───── Material for this task ─────
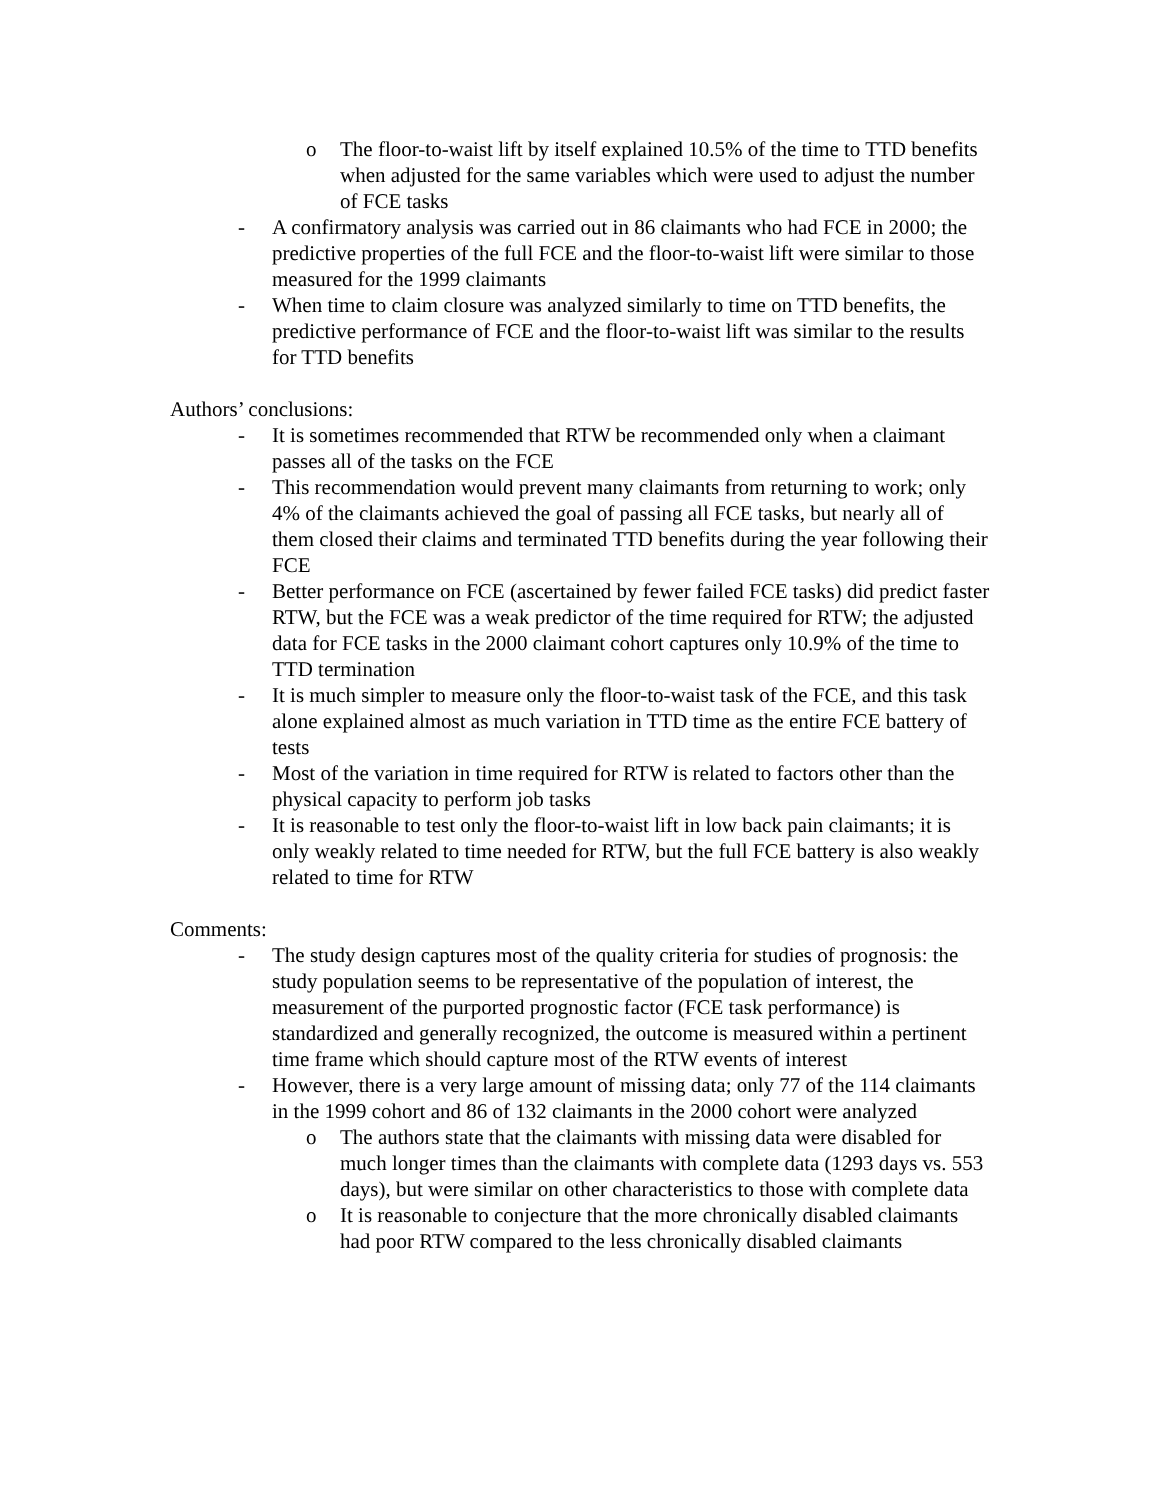o The floor-to-waist lift by itself explained 10.5% of the time to TTD benefits when adjusted for the same variables which were used to adjust the number of FCE tasks
- A confirmatory analysis was carried out in 86 claimants who had FCE in 2000; the predictive properties of the full FCE and the floor-to-waist lift were similar to those measured for the 1999 claimants
- When time to claim closure was analyzed similarly to time on TTD benefits, the predictive performance of FCE and the floor-to-waist lift was similar to the results for TTD benefits
Authors’ conclusions:
- It is sometimes recommended that RTW be recommended only when a claimant passes all of the tasks on the FCE
- This recommendation would prevent many claimants from returning to work; only 4% of the claimants achieved the goal of passing all FCE tasks, but nearly all of them closed their claims and terminated TTD benefits during the year following their FCE
- Better performance on FCE (ascertained by fewer failed FCE tasks) did predict faster RTW, but the FCE was a weak predictor of the time required for RTW; the adjusted data for FCE tasks in the 2000 claimant cohort captures only 10.9% of the time to TTD termination
- It is much simpler to measure only the floor-to-waist task of the FCE, and this task alone explained almost as much variation in TTD time as the entire FCE battery of tests
- Most of the variation in time required for RTW is related to factors other than the physical capacity to perform job tasks
- It is reasonable to test only the floor-to-waist lift in low back pain claimants; it is only weakly related to time needed for RTW, but the full FCE battery is also weakly related to time for RTW
Comments:
- The study design captures most of the quality criteria for studies of prognosis: the study population seems to be representative of the population of interest, the measurement of the purported prognostic factor (FCE task performance) is standardized and generally recognized, the outcome is measured within a pertinent time frame which should capture most of the RTW events of interest
- However, there is a very large amount of missing data; only 77 of the 114 claimants in the 1999 cohort and 86 of 132 claimants in the 2000 cohort were analyzed
o The authors state that the claimants with missing data were disabled for much longer times than the claimants with complete data (1293 days vs. 553 days), but were similar on other characteristics to those with complete data
o It is reasonable to conjecture that the more chronically disabled claimants had poor RTW compared to the less chronically disabled claimants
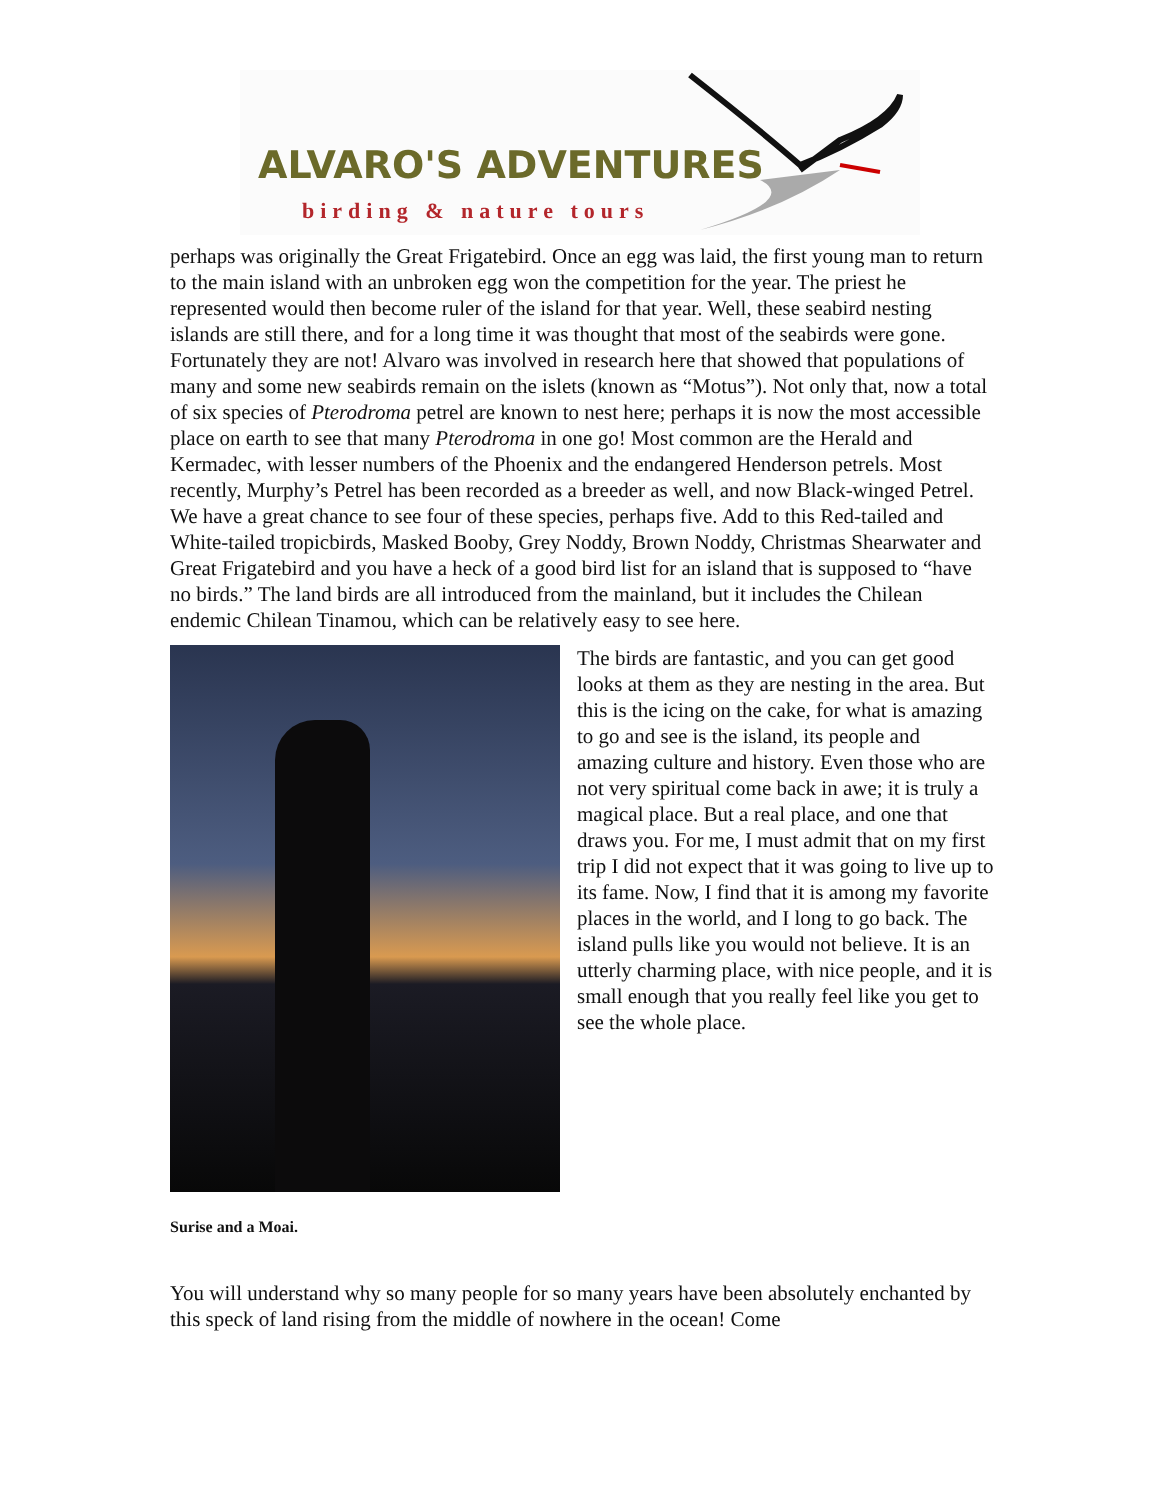ALVARO'S ADVENTURES
birding & nature tours
perhaps was originally the Great Frigatebird. Once an egg was laid, the first young man to return to the main island with an unbroken egg won the competition for the year. The priest he represented would then become ruler of the island for that year. Well, these seabird nesting islands are still there, and for a long time it was thought that most of the seabirds were gone. Fortunately they are not! Alvaro was involved in research here that showed that populations of many and some new seabirds remain on the islets (known as “Motus”). Not only that, now a total of six species of Pterodroma petrel are known to nest here; perhaps it is now the most accessible place on earth to see that many Pterodroma in one go! Most common are the Herald and Kermadec, with lesser numbers of the Phoenix and the endangered Henderson petrels. Most recently, Murphy’s Petrel has been recorded as a breeder as well, and now Black-winged Petrel. We have a great chance to see four of these species, perhaps five. Add to this Red-tailed and White-tailed tropicbirds, Masked Booby, Grey Noddy, Brown Noddy, Christmas Shearwater and Great Frigatebird and you have a heck of a good bird list for an island that is supposed to “have no birds.” The land birds are all introduced from the mainland, but it includes the Chilean endemic Chilean Tinamou, which can be relatively easy to see here.
The birds are fantastic, and you can get good looks at them as they are nesting in the area. But this is the icing on the cake, for what is amazing to go and see is the island, its people and amazing culture and history. Even those who are not very spiritual come back in awe; it is truly a magical place. But a real place, and one that draws you. For me, I must admit that on my first trip I did not expect that it was going to live up to its fame. Now, I find that it is among my favorite places in the world, and I long to go back. The island pulls like you would not believe. It is an utterly charming place, with nice people, and it is small enough that you really feel like you get to see the whole place.
Surise and a Moai.
You will understand why so many people for so many years have been absolutely enchanted by this speck of land rising from the middle of nowhere in the ocean! Come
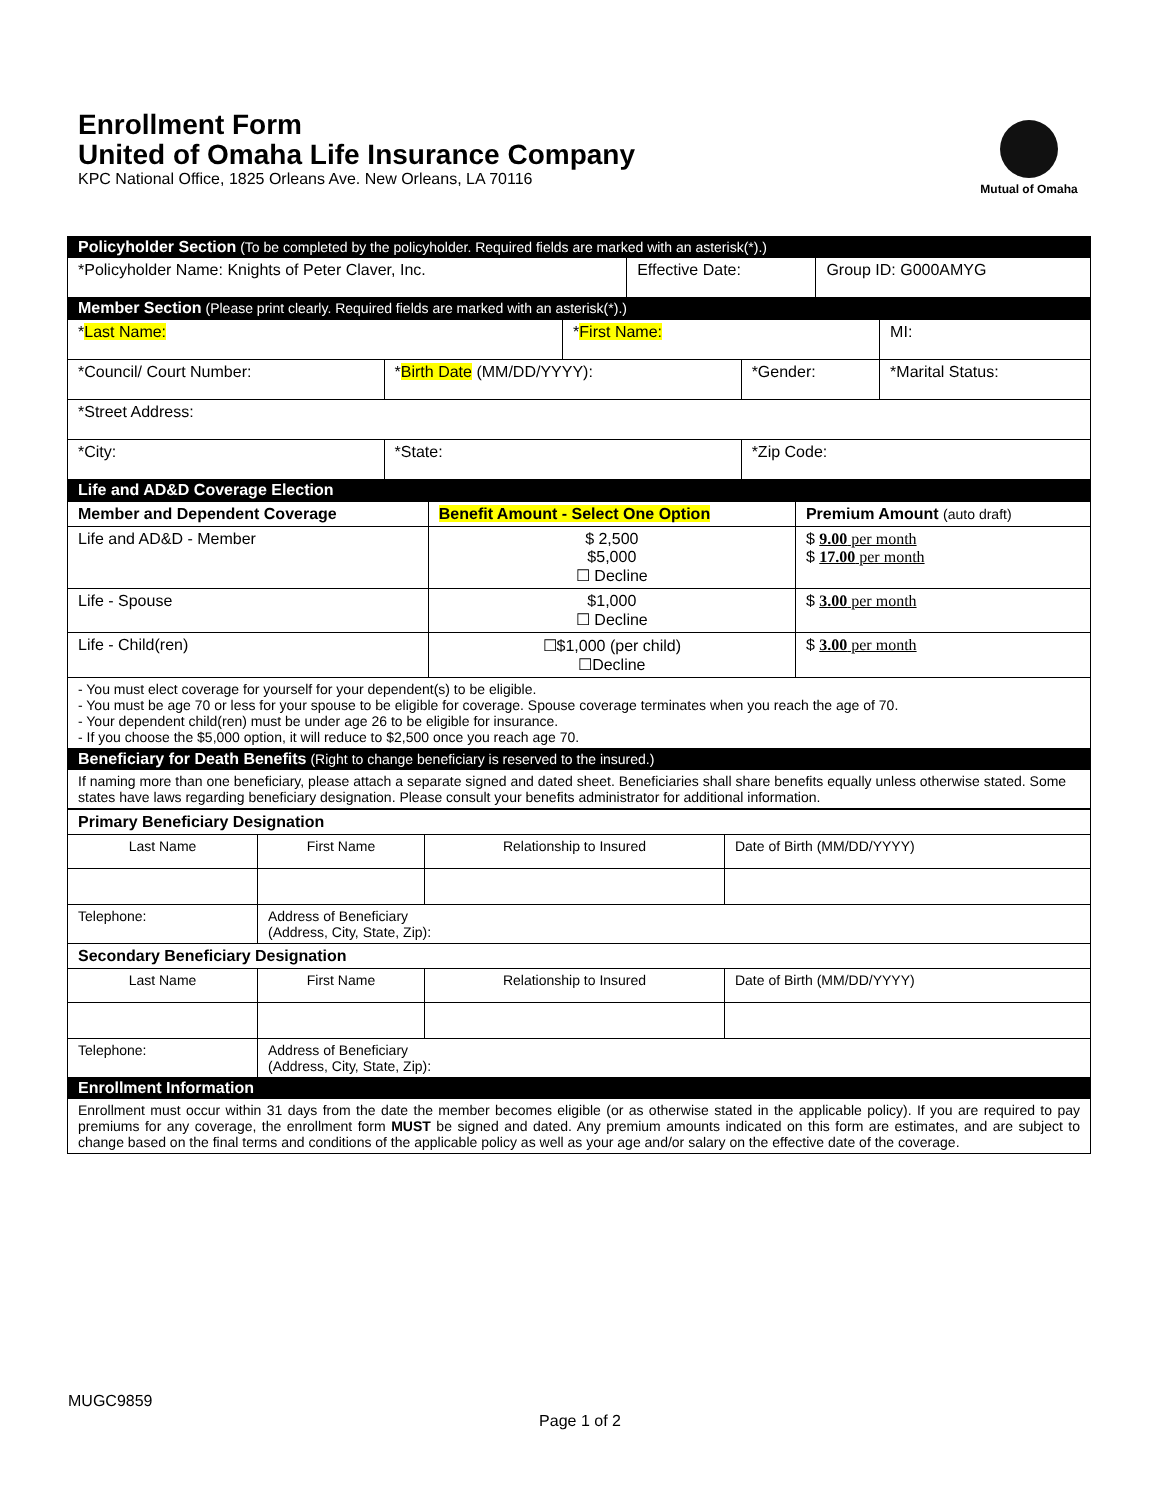Enrollment Form
United of Omaha Life Insurance Company
KPC National Office, 1825 Orleans Ave. New Orleans, LA 70116
Mutual of Omaha
| Policyholder Section (To be completed by the policyholder. Required fields are marked with an asterisk(*).) | | |
| *Policyholder Name: Knights of Peter Claver, Inc. | Effective Date: | Group ID: G000AMYG |
| Member Section (Please print clearly. Required fields are marked with an asterisk(*).) | | |
| * Last Name: | | * First Name: | | | MI: |
| *Council/ Court Number: | * Birth Date (MM/DD/YYYY): | | *Gender: | *Marital Status: | |
| *Street Address: | | | | | |
| *City: | *State: | | *Zip Code: | | |
| Life and AD&D Coverage Election | | | | | |
| Member and Dependent Coverage | Benefit Amount - Select One Option | Premium Amount (auto draft) |
| --- | --- | --- |
| Life and AD&D - Member | $ 2,500 $5,000 ☐ Decline | $ 9.00 per month $ 17.00 per month |
| Life - Spouse | $1,000 ☐ Decline | $ 3.00 per month |
| Life - Child(ren) | ☐$1,000 (per child) ☐Decline | $ 3.00 per month |
| - You must elect coverage for yourself for your dependent(s) to be eligible. - You must be age 70 or less for your spouse to be eligible for coverage. Spouse coverage terminates when you reach the age of 70. - Your dependent child(ren) must be under age 26 to be eligible for insurance. - If you choose the $5,000 option, it will reduce to $2,500 once you reach age 70. | | |
| Beneficiary for Death Benefits (Right to change beneficiary is reserved to the insured.) | | |
| If naming more than one beneficiary, please attach a separate signed and dated sheet. Beneficiaries shall share benefits equally unless otherwise stated. Some states have laws regarding beneficiary designation. Please consult your benefits administrator for additional information. | | |
| Primary Beneficiary Designation | | | |
| Last Name | First Name | Relationship to Insured | Date of Birth (MM/DD/YYYY) |
| Telephone: | Address of Beneficiary (Address, City, State, Zip): | | |
| Secondary Beneficiary Designation | | | |
| Last Name | First Name | Relationship to Insured | Date of Birth (MM/DD/YYYY) |
| Telephone: | Address of Beneficiary (Address, City, State, Zip): | | |
| Enrollment Information | | | |
| Enrollment must occur within 31 days from the date the member becomes eligible (or as otherwise stated in the applicable policy). If you are required to pay premiums for any coverage, the enrollment form MUST be signed and dated. Any premium amounts indicated on this form are estimates, and are subject to change based on the final terms and conditions of the applicable policy as well as your age and/or salary on the effective date of the coverage. | | | |
MUGC9859
Page 1 of 2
─────
Print only the lines from the opening line of the listing to the line containing "- This recommendation", inclusive, exactly as they appear and without pictures.

## Result of the task
o The floor-to-waist lift by itself explained 10.5% of the time to TTD benefits when adjusted for the same variables which were used to adjust the number of FCE tasks
- A confirmatory analysis was carried out in 86 claimants who had FCE in 2000; the predictive properties of the full FCE and the floor-to-waist lift were similar to those measured for the 1999 claimants
- When time to claim closure was analyzed similarly to time on TTD benefits, the predictive performance of FCE and the floor-to-waist lift was similar to the results for TTD benefits
Authors’ conclusions:
- It is sometimes recommended that RTW be recommended only when a claimant passes all of the tasks on the FCE
- This recommendation would prevent many claimants from returning to work; only 4% of the claimants achieved the goal of passing all FCE tasks, but nearly all of them closed their claims and terminated TTD benefits during the year following their FCE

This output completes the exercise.